Problem
Problem description.
I have JSON which comes in bad shape:
data = [
{"ids": [1]},
{"ids": [3, 4]},
{"ids": [1, 2]},
{"ids": [4]},
{"ids": [3]},
{"ids": [2]},
] # LD. List of dictionaries.
I want it to get in shape, like this:
expected = [
[{"ids": [1]}, {"ids": [2]}], # Length = 1
[{"ids": [3, 4]}, {"ids": [1, 2]}], # Length = 2
] # LOLD. List is now list-of-lists of dictionaries.
To simplify the problem, we can remove the dictionaries of a single kv-pair, keeping in mind that we must reconstruct it later:
# in
[
[3, 4], [1, 2],
[1], [4], [3], [2]
]
# out
[
[[3, 4], [1, 2]]
[[1], [4], [3], [2]]
]
This is very easy. assemble . op . disassemble $ data
:
def main(ids):
return [list(x) for x in assemble(cardinality_groups(disassemble(ids)))]
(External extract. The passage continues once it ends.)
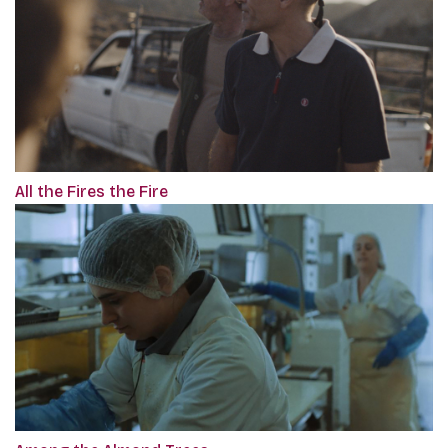
All the Fires the Fire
def cardinality_groups(lol):
return [list(group) for _, group in groupby(sorted(lol, key=len), key=len)]
def assemble(data):
return [tag_datum(x) for x in data]
def tag_datum(datum):
return [{"ids": x} for x in datum]
def disassemble(ids):
return [x['ids'] for x in ids]
but
I insist, it must be simpler, purer! Although, I am not sure if Python sports the amenities to make things prettier. So please suggest functionality present in other languages.
I am curious about two ways the program can expand here, and some other things:
- By the complexity and nesting of the data. Data can take the form of any JSON found in the wild. Here we simply descend a few levels down.
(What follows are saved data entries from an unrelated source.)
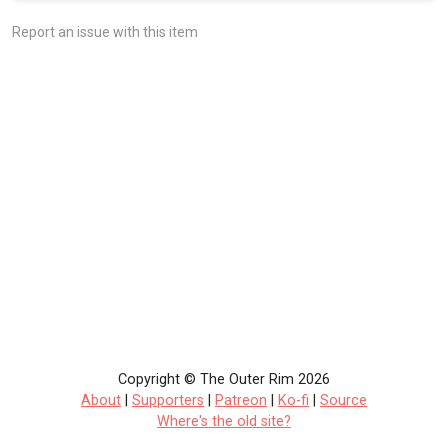
Report an issue with this item
Copyright © The Outer Rim 2026
About
|
Supporters
|
Patreon
|
Ko-fi
|
Source
Where's the old site?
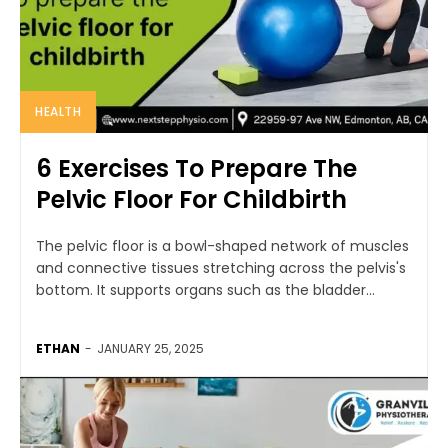
HEALTH
6 Exercises To Prepare The
Pelvic Floor For Childbirth
The pelvic floor is a bowl-shaped network of muscles
and connective tissues stretching across the pelvis's
bottom. It supports organs such as the bladder...
ETHAN
-
JANUARY 25, 2025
- By the operation performed: Here grouping by cardinality solved the issue. In another world we want no two sets to intersect. Is there any more complex operations, what are they, and do they break anything?
- Assembly-disassembly symmetry. The two should be each other’s inverse, so can I deduce one from the other, thus not having to code it. Does any language provide such tools?
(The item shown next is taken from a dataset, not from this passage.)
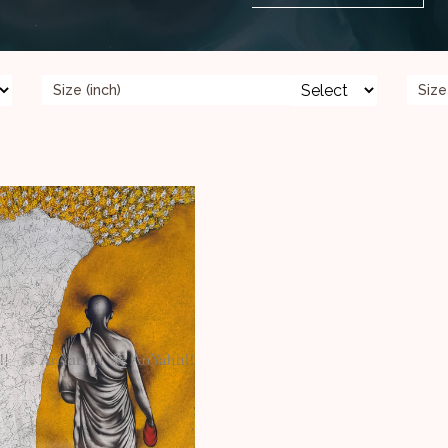
Size (inch)
Size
- Beyond typing, are there any languages that support describing how data looks when it comes in, and how it will look when it comes out? Not just the top-level type, but the shape of the data the code works with at that level of abstraction. My presumption is that many programs lend well to this type of reasoning.
- I don’t like
f(g(h(x)))
. I likef . g . h $ x
–it’s purer. It really bothers that I can’t do something like this in Python, or JavaScript–two of the most popular languages! Consequently, I frequently find myself doing either:
someValue = dostuff(someInput)
valueIsNowSlightlyChanged = doMoreStuff(someValue)
iAmLosingTrack = doStuffMoreNow(valueIsNowSlightlyChanged)
final = wtf(iAmLosingTrack)
return final
Or variations thereof. At this point I don’t feel like using either language. Doing things this way isn’t, of course, isn’t always going to be possible, but I don’t even get the opportunity. Am I confused, or do I have a point, and you possibly a solution to my supposed confusion?